Saved data entries:
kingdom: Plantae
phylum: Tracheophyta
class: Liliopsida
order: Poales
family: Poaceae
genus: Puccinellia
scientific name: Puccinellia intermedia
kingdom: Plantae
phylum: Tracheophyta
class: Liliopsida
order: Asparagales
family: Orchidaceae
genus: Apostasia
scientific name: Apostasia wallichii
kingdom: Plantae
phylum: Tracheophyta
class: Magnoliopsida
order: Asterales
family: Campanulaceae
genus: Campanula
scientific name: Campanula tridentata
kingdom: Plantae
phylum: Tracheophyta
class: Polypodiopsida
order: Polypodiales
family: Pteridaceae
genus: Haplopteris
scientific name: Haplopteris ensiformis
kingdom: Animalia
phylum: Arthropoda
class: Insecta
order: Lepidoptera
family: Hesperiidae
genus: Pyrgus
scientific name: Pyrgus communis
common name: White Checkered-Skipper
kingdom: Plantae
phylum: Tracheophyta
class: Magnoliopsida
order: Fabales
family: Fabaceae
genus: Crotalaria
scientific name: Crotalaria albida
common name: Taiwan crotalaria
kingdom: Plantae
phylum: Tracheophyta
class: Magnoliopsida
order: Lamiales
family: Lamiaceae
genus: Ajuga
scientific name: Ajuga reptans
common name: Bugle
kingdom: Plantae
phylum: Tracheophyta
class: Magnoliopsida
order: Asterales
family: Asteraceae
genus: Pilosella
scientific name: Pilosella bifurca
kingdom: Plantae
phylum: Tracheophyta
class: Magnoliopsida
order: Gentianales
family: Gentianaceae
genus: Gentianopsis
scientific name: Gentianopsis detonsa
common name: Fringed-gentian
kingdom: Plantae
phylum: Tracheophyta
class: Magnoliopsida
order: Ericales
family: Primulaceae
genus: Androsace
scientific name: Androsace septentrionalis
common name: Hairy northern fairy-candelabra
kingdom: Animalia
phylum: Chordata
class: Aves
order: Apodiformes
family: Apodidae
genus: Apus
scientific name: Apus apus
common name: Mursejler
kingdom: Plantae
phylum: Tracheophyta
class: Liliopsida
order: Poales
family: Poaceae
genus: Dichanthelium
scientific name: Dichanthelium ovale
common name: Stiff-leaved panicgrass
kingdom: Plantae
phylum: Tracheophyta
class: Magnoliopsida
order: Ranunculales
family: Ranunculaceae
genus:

■ **OBJECTIVE**: Arrange every line of the records above as a JSON list of strings, with one string for each line and blank lines omitted.

■ **EXERCISE RESPONSE**:
[
  "kingdom: Plantae",
  "phylum: Tracheophyta",
  "class: Liliopsida",
  "order: Poales",
  "family: Poaceae",
  "genus: Puccinellia",
  "scientific name: Puccinellia intermedia",
  "kingdom: Plantae",
  "phylum: Tracheophyta",
  "class: Liliopsida",
  "order: Asparagales",
  "family: Orchidaceae",
  "genus: Apostasia",
  "scientific name: Apostasia wallichii",
  "kingdom: Plantae",
  "phylum: Tracheophyta",
  "class: Magnoliopsida",
  "order: Asterales",
  "family: Campanulaceae",
  "genus: Campanula",
  "scientific name: Campanula tridentata",
  "kingdom: Plantae",
  "phylum: Tracheophyta",
  "class: Polypodiopsida",
  "order: Polypodiales",
  "family: Pteridaceae",
  "genus: Haplopteris",
  "scientific name: Haplopteris ensiformis",
  "kingdom: Animalia",
  "phylum: Arthropoda",
  "class: Insecta",
  "order: Lepidoptera",
  "family: Hesperiidae",
  "genus: Pyrgus",
  "scientific name: Pyrgus communis",
  "common name: White Checkered-Skipper",
  "kingdom: Plantae",
  "phylum: Tracheophyta",
  "class: Magnoliopsida",
  "order: Fabales",
  "family: Fabaceae",
  "genus: Crotalaria",
  "scientific name: Crotalaria albida",
  "common name: Taiwan crotalaria",
  "kingdom: Plantae",
  "phylum: Tracheophyta",
  "class: Magnoliopsida",
  "order: Lamiales",
  "family: Lamiaceae",
  "genus: Ajuga",
  "scientific name: Ajuga reptans",
  "common name: Bugle",
  "kingdom: Plantae",
  "phylum: Tracheophyta",
  "class: Magnoliopsida",
  "order: Asterales",
  "family: Asteraceae",
  "genus: Pilosella",
  "scientific name: Pilosella bifurca",
  "kingdom: Plantae",
  "phylum: Tracheophyta",
  "class: Magnoliopsida",
  "order: Gentianales",
  "family: Gentianaceae",
  "genus: Gentianopsis",
  "scientific name: Gentianopsis detonsa",
  "common name: Fringed-gentian",
  "kingdom: Plantae",
  "phylum: Tracheophyta",
  "class: Magnoliopsida",
  "order: Ericales",
  "family: Primulaceae",
  "genus: Androsace",
  "scientific name: Androsace septentrionalis",
  "common name: Hairy northern fairy-candelabra",
  "kingdom: Animalia",
  "phylum: Chordata",
  "class: Aves",
  "order: Apodiformes",
  "family: Apodidae",
  "genus: Apus",
  "scientific name: Apus apus",
  "common name: Mursejler",
  "kingdom: Plantae",
  "phylum: Tracheophyta",
  "class: Liliopsida",
  "order: Poales",
  "family: Poaceae",
  "genus: Dichanthelium",
  "scientific name: Dichanthelium ovale",
  "common name: Stiff-leaved panicgrass",
  "kingdom: Plantae",
  "phylum: Tracheophyta",
  "class: Magnoliopsida",
  "order: Ranunculales",
  "family: Ranunculaceae",
  "genus:"
]